Since we're talking of smoking meat now...
Most of my friends like alder. I'm a big fan of fruit woods; apple is good, cherry is better. There's a bit of a bite there with these woods. If I have to use something else, I'm forced to make up the bite with the marinade - certainly not a problem, but it's not exactly the same and I like the idea of producing spicy food without using spicy ingrediants. (Sort of like making a heavy-use cutting tool without using expensive steel...sound familiar?

)
I've tried everything you've mentioned, Ibear; cherry's my favorite but the others certainly aren't bad. Come to think of it, I don't believe that I've ever tried a bad batch of jerky...that's one of the great things about it. 2x4's from Home Depot would probably work.

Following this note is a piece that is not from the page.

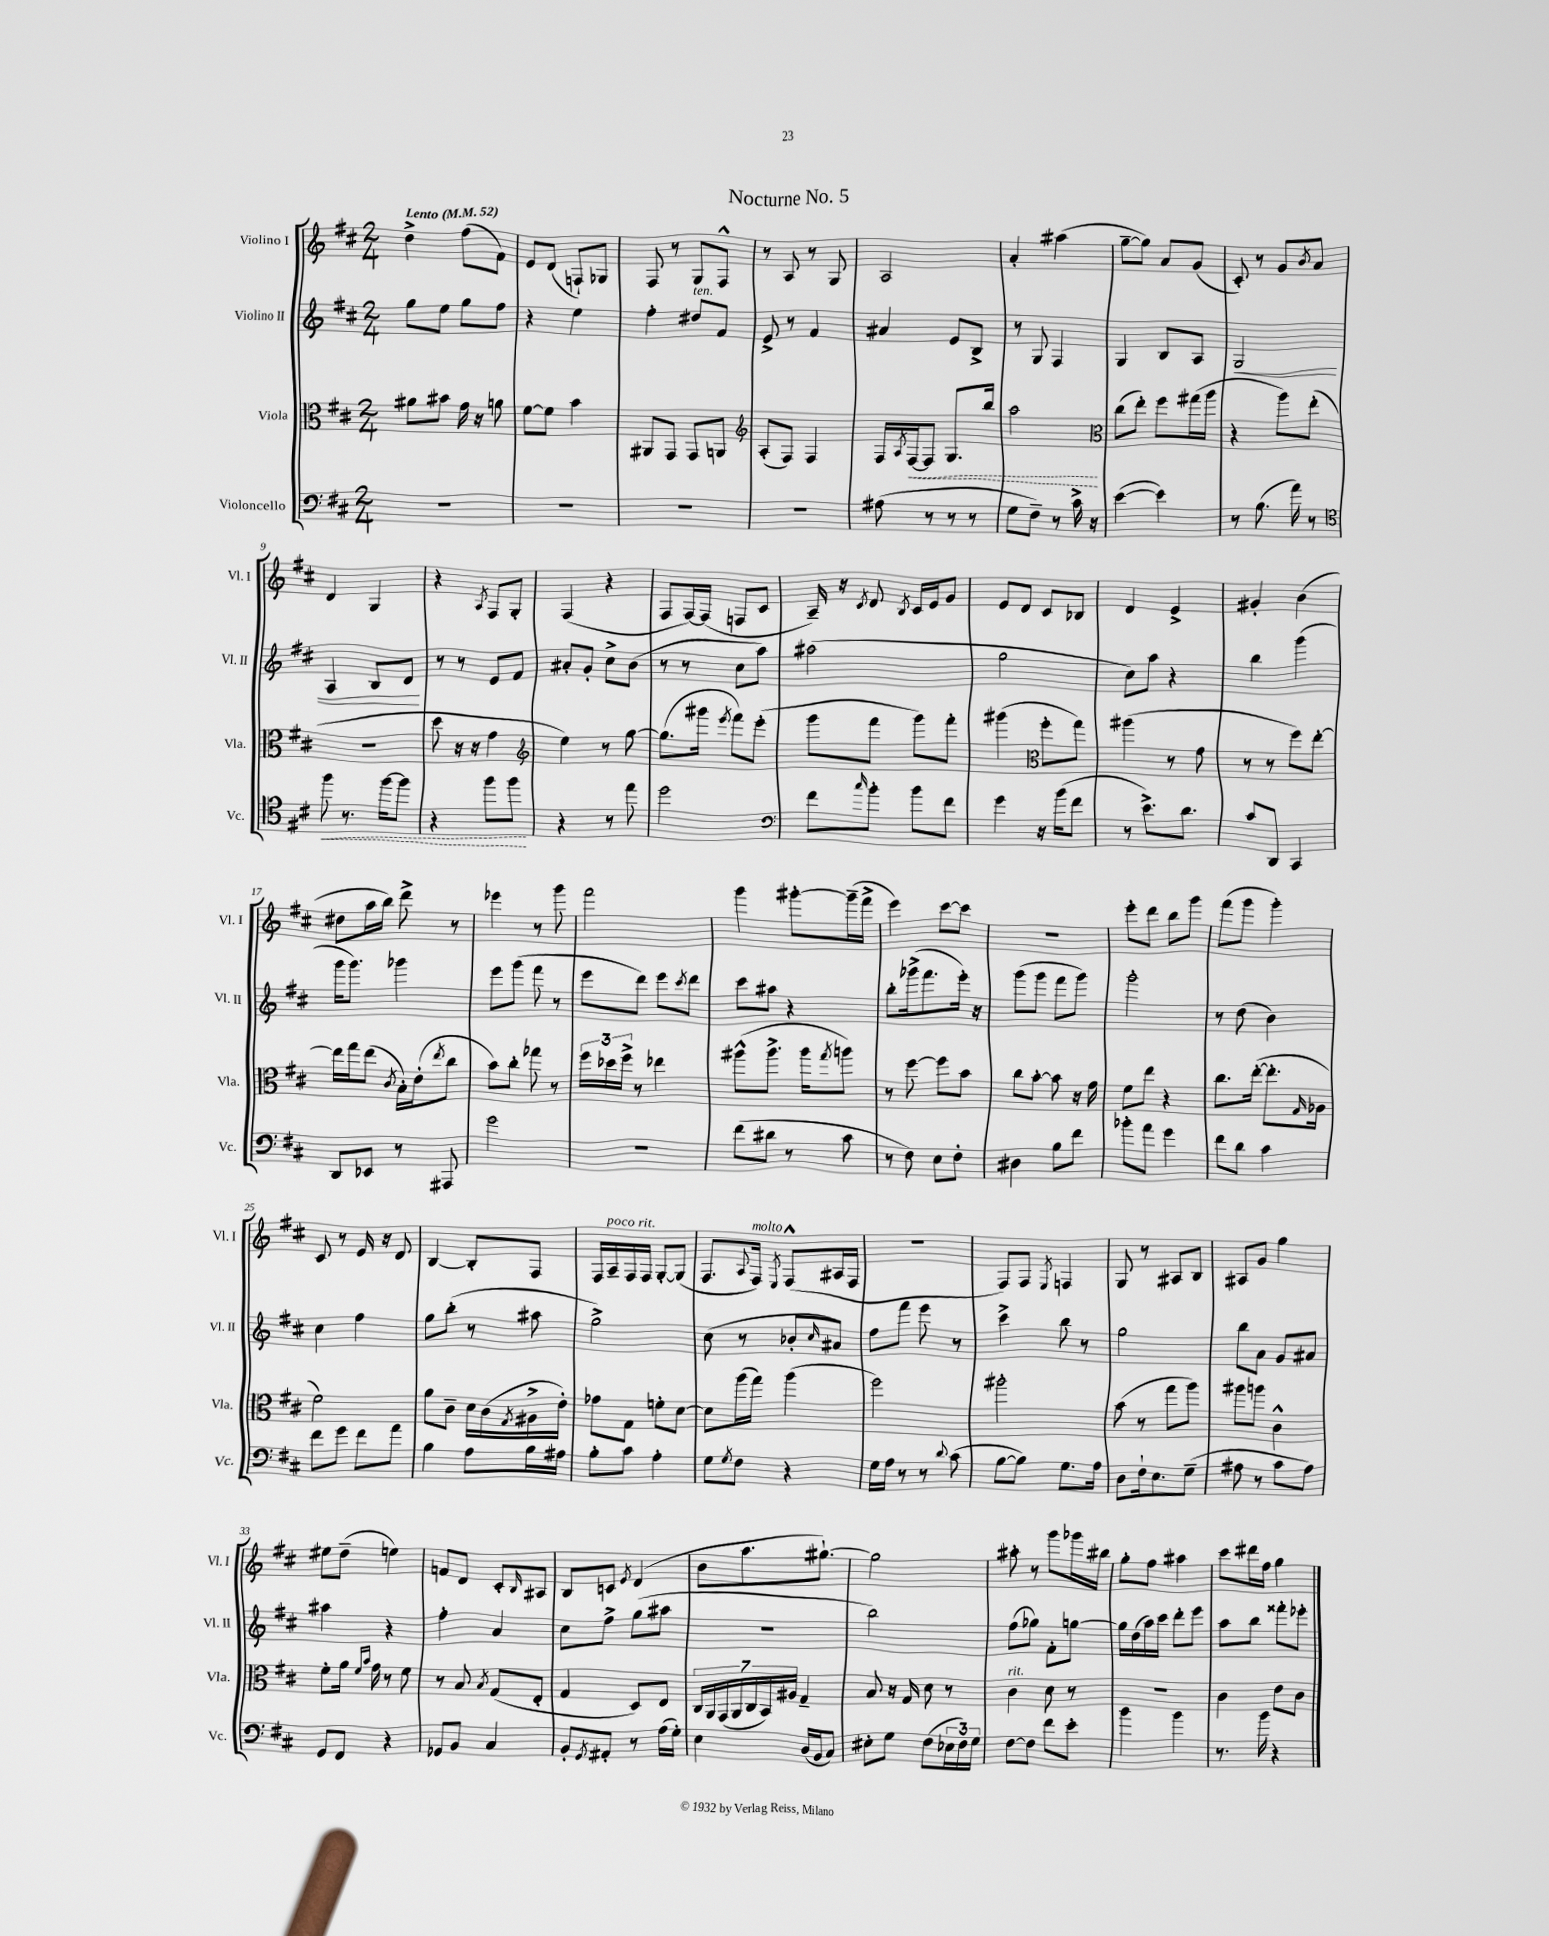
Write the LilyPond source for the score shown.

Actually, I retract my previous statement. My room mate one time attempted to smoke some fresh trout while drunk. He burned these poor fish to the point where the flies wouldn't land on them and the cats ignored them. If you broke one of these pieces of charcoal open, you'd find a bit of meat in the middle roughly the diameter of a pencil. To make matters worse, I (the non-fisherman) had made all the big catches that day and I still bring this up, years later. As I often point out to him, he teaches me how to fish and I do the hard work by bringing up the lunkers. Think of it as several years' worth of beginner's luck.
I ought to be a little easier on him. He brings in a whole lot more venison than I do and it's always turned out excellent.